There are still multiple methods or reasons why one is better over the other. For example, I'd simply, and safely assume that PagedAttention won't make sense in Training phase, so you'd simply revert to traditional systems for Training. You'd require all the intermediate activations for the layers (every single one of them) for the entire sequence, then perform back-propagation over it. If you have a system like PagedAttention there, it's a memory nightmare if it's not contigious, which is the case in vLLM.

Training also requires a "Static Batch": In practice, training requires consistent batch shapes across steps — not because Adam or SGD mathematically demand it, but because PyTorch's computational graph expects consistent tensor shapes to correctly accumulate and apply gradients. Gradient accumulation over variable-length sequences is technically possible, but continuous batching as vLLM does it — where sequences enter and leave mid-step — would make it extremely difficult to maintain a coherent backward pass.

PyTorch builds a computational graph (autograd graph) where every operation is recorded so gradients can be computed by traversing it in reverse during backprop. vLLM simply doesn't use autograd at all — it's inference-only, so there's no need to record gradient functions.
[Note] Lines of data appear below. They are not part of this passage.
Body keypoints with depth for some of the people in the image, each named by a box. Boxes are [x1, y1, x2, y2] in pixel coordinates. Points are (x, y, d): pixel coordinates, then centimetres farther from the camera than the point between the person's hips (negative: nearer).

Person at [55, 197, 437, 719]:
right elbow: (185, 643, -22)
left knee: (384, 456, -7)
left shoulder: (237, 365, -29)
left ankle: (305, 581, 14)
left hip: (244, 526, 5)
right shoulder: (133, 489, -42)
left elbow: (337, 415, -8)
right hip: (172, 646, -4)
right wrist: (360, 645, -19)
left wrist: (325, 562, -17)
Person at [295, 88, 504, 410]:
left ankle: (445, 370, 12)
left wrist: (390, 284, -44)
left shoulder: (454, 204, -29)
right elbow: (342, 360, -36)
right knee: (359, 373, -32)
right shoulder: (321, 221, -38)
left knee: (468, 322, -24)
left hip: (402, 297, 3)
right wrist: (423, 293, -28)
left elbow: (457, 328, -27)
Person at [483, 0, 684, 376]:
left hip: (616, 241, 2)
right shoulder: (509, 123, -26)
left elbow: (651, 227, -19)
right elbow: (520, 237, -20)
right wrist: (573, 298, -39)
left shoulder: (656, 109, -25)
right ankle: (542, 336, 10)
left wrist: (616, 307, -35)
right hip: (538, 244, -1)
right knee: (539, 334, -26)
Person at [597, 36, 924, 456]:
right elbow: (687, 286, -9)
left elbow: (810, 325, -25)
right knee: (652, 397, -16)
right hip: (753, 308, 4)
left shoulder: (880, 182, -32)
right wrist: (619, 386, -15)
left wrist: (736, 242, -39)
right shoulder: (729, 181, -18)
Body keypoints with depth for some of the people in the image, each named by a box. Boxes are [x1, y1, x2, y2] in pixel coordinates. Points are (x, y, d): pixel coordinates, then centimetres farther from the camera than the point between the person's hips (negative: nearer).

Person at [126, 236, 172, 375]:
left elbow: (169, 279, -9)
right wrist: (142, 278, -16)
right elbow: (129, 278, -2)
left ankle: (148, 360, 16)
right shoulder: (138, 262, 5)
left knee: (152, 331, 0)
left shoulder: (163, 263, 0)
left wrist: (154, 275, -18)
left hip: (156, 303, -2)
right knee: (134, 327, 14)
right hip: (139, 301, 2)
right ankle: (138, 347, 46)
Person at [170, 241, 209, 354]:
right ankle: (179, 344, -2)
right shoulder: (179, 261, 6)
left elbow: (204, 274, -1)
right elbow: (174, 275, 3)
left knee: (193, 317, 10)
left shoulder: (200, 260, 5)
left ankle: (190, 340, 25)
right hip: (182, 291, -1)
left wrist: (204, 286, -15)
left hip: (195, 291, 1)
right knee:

Separately, vLLM also uses CUDA Graphs — an entirely different concept. CUDA Graphs capture a sequence of GPU kernel launches so they can be replayed without individual CPU round-trips. Without this, every GPU operation requires a CPU request to schedule it, which is a significant bottleneck on small models. These two things — skipping autograd and using CUDA Graphs — are independent optimizations that both happen to be true of vLLM, but one does not cause the other. You would have to disable all the vLLM optimizations (like CUDA Graphs) to enable autograd, which would defeat the purpose of using vLLM in the first place.
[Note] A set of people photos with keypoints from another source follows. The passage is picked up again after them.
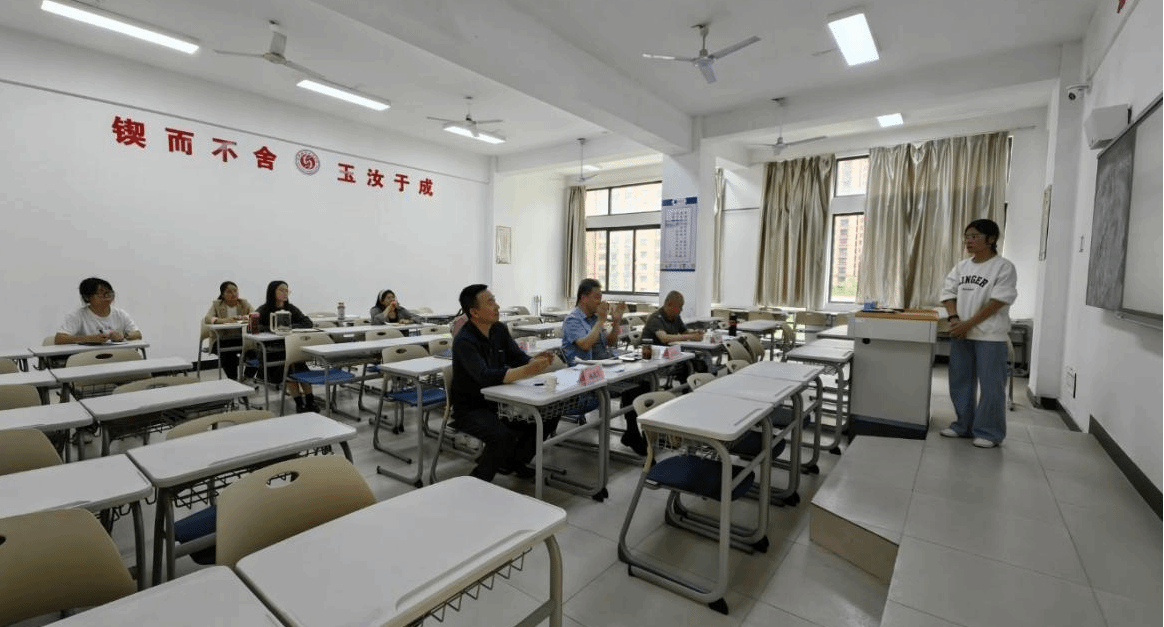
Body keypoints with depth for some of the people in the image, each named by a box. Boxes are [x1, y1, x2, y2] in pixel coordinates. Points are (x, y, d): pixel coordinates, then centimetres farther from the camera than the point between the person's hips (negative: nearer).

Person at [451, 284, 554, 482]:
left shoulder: (500, 330, 1)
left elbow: (518, 358, 1)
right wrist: (526, 371, -42)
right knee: (504, 436, -31)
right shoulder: (464, 341, -22)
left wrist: (535, 360, -22)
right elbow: (485, 377, -34)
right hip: (470, 408, -7)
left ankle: (514, 460, 17)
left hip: (497, 401, 7)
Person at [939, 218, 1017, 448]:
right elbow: (948, 293, 10)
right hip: (961, 333, 6)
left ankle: (989, 432, 10)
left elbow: (997, 301, -12)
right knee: (960, 382, 12)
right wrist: (954, 319, -6)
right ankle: (963, 425, 24)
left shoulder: (1003, 267, -6)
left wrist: (969, 324, -15)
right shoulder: (962, 266, 11)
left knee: (991, 385, -1)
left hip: (990, 335, -6)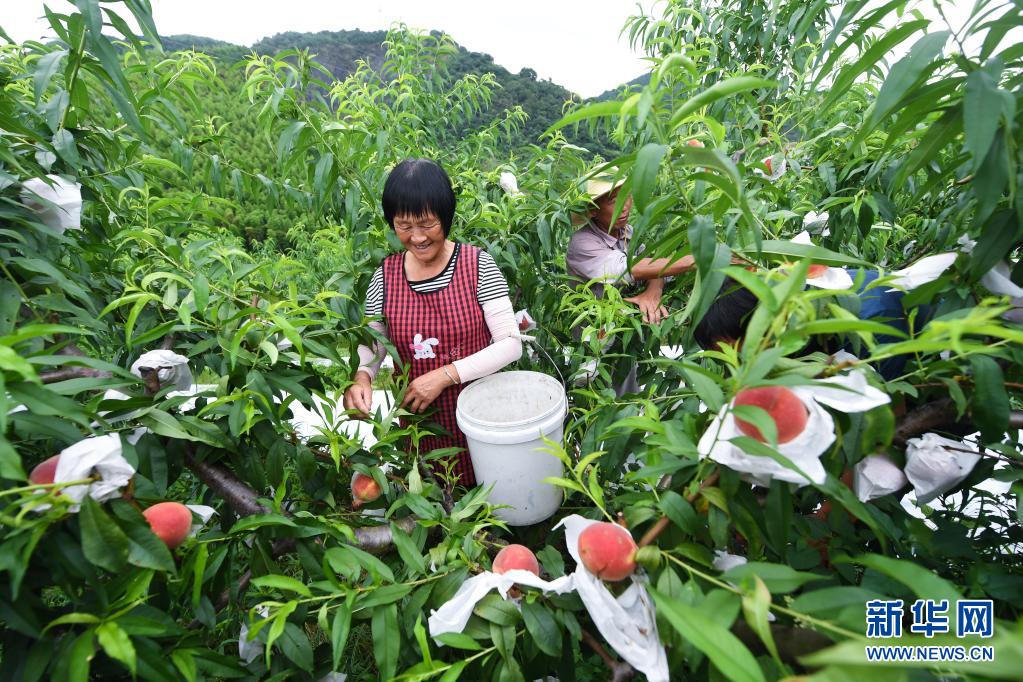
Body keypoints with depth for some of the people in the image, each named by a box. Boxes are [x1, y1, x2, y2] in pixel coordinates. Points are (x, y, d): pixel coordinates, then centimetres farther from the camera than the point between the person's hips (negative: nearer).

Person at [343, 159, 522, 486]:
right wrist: (361, 377, -17)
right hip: (419, 419, 3)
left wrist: (444, 375, -22)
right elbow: (370, 345, 5)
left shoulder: (478, 265, -11)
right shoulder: (385, 275, -3)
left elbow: (511, 343, -14)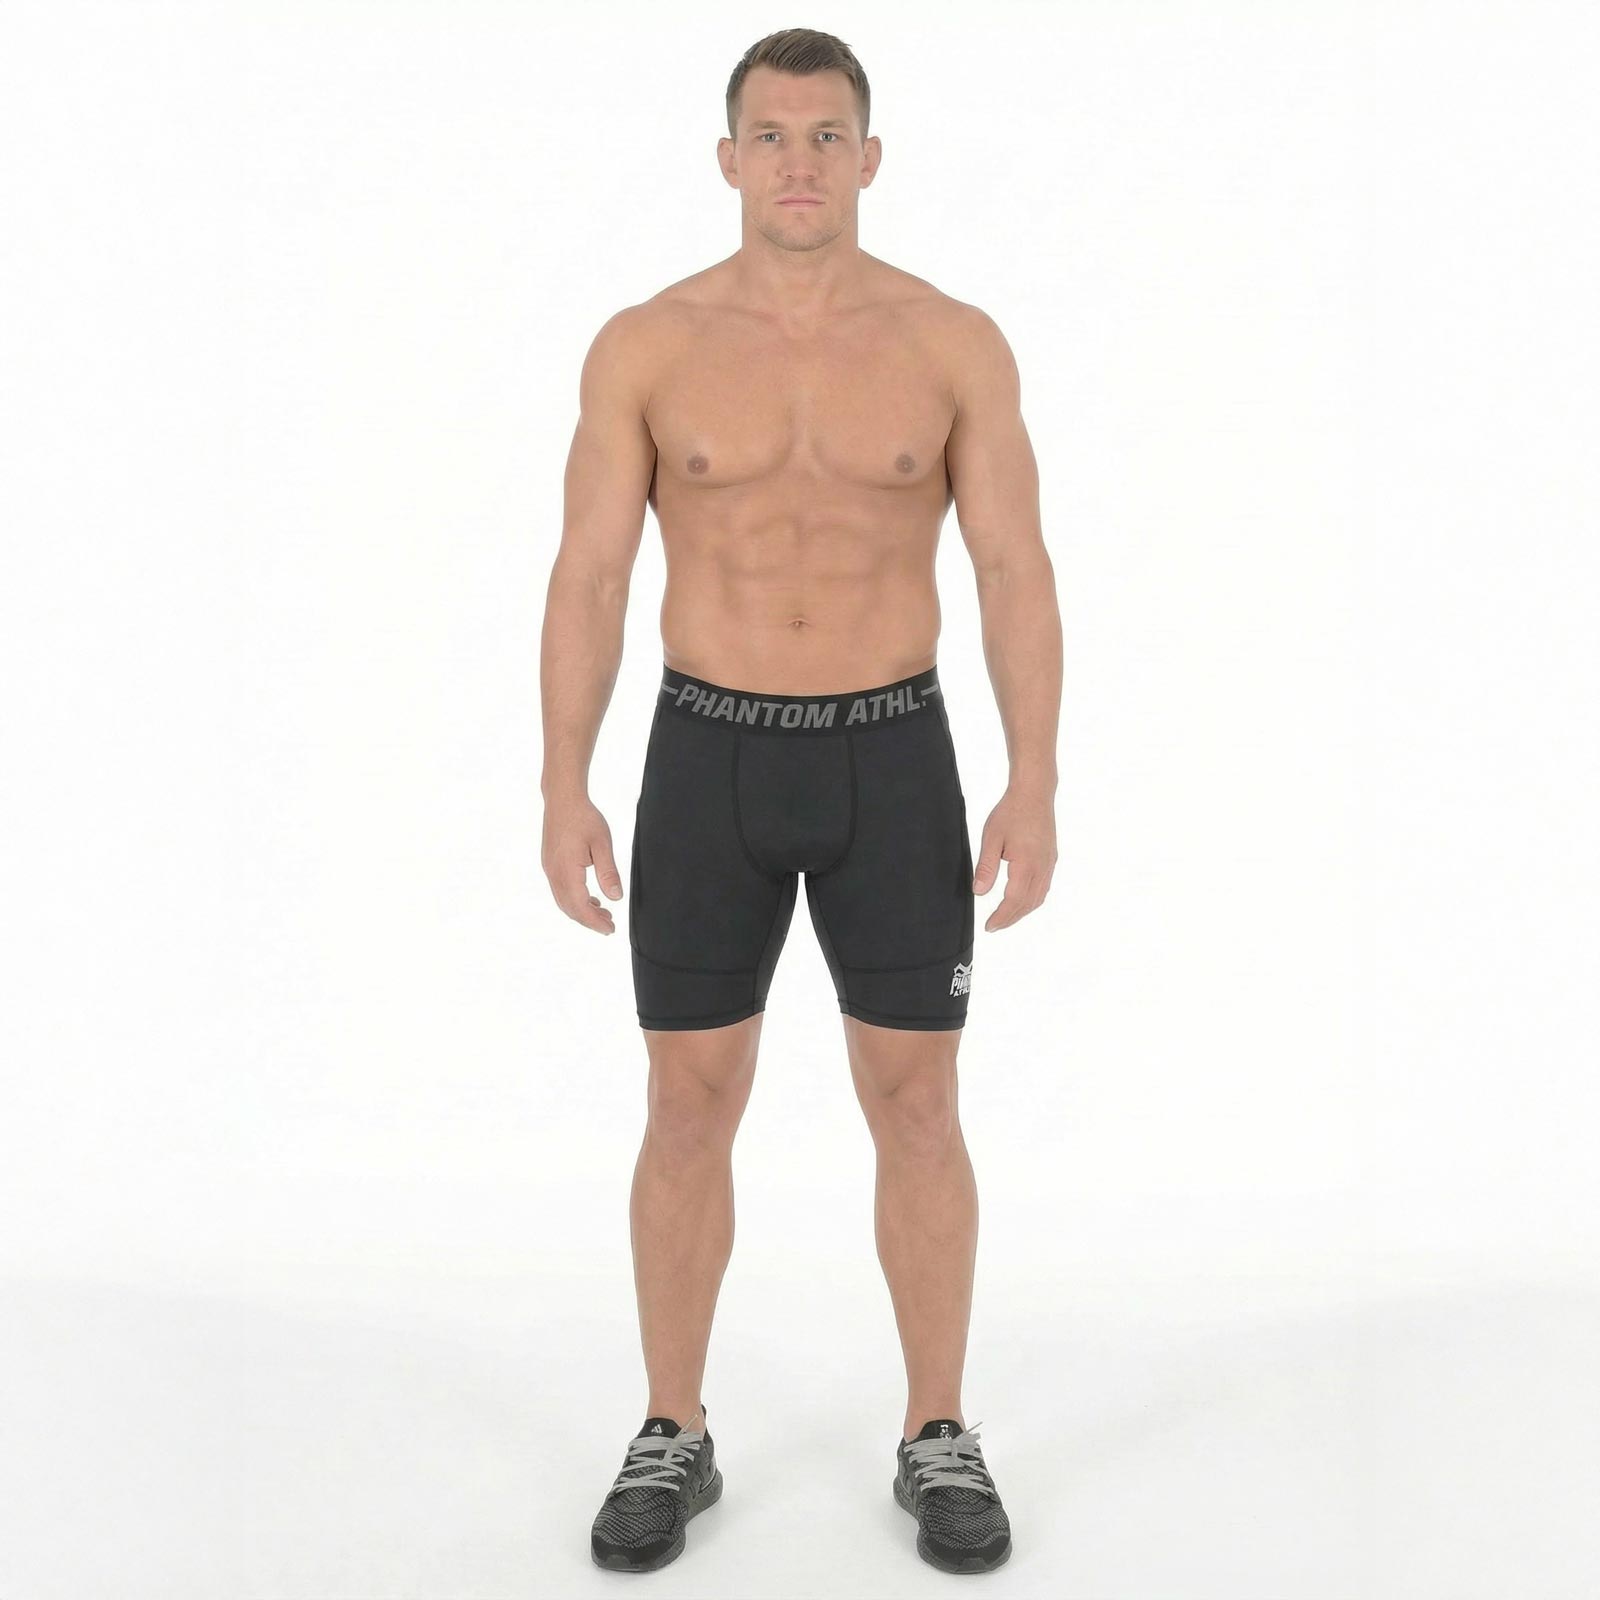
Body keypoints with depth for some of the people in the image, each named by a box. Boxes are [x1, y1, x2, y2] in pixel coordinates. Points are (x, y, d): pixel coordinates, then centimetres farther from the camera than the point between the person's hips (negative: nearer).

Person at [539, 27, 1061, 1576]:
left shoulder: (955, 341, -2)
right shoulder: (644, 345, -1)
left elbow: (1016, 574, -3)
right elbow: (586, 580, -2)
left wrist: (1034, 786, -11)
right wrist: (565, 792, -9)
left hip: (893, 761, 0)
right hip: (709, 761, 0)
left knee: (917, 1107, 4)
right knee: (690, 1108, 5)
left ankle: (937, 1441, 20)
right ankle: (672, 1441, 21)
But in Training, other approaches exist like Sample Packing (or formally, Sequence Packing?) where instead of padding [Seq A, Pad, Pad] and [Seq B, Pad], they stick them together: [Seq A, EOS, Seq B, EOS, Pad]. They modify the Attention Mask so that tokens in Seq A cannot "see" tokens in Seq B, even though they are in the same physical row of memory. This achieves near 100% GPU utilization (like vLLM) but keeps the memory contiguous (unlike vLLM), keeping the back-propagation kernels happy.

This is easily a rabbit hole we can slip into, and for now I'm going to climb out for another day. But hope you found this walkthrough useful. Writing it out helped me understand why vLLM feels so fundamentally different from the traditional HF stack — not just faster, but architecturally opinionated in a way that forces you to rethink what “inference” even means.

I’m nowhere near done exploring this space. There’s still continuous batching, prefix caching, speculative decoding, and a dozen other rabbit holes waiting. But for now, this was a fun detour — a naïve experiment that turned into a surprisingly deep appreciation for the engineering behind modern inference systems.